Каждый гребаный день я боялась – того, что он пойдет в школу и не вернется, что в дверь постучат, что я открою и увижу эти черные глаза, что мне придется выбирать, кого спасать, а кого оставить. И вот сейчас, сидя здесь, у Леши, я зла на себя до дрожи, до скрежета зубов, за то, что допустила это, за то, что позволила чужому страху управлять моей жизнью. Хоть я и не видела Гену с девяностого года, хоть он для меня уже давно мираж, сон, расплывшееся пятно на стене памяти, он все равно вызывает во мне животный ужас – такой, что внутри все стынет, что ноги становятся ватными, что руки холодеют до ломоты. Ужас от того, что он может быть еще жив, что найдет нас, что сделает все, что когда-то сказал.
И если это случится, виновата буду только я. Потому что тогда я выбрала молчать, тогда я закопала письма, тогда я оставила Лешу в неведении.

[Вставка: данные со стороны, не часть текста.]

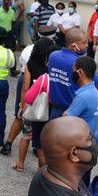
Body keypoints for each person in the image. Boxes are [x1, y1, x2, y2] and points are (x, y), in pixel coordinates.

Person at [17, 37, 58, 171]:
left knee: (26, 135)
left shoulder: (31, 63)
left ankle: (20, 164)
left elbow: (25, 87)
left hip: (33, 106)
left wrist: (22, 105)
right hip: (49, 108)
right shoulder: (52, 68)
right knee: (43, 141)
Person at [47, 28, 98, 119]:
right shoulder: (80, 63)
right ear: (73, 45)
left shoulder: (53, 56)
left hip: (55, 110)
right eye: (84, 43)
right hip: (75, 112)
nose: (87, 45)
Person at [64, 56, 98, 134]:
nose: (72, 74)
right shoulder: (93, 90)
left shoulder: (83, 97)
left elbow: (66, 118)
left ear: (80, 72)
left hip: (81, 140)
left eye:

Единственная надежда – что Андрея снова посадили. Или убили. Что он валяется где-то мордой в грязи, с дыркой в груди, и гниет, забытый всеми. Но вместе с этой надеждой всегда живет другое – мерзкое, липкое: что он вернется. Неожиданно. Вечером. Ночью. Когда я буду смеяться или когда буду спать. Что он появится, как появляется холод в доме – медленно, без стука, но до самых костей.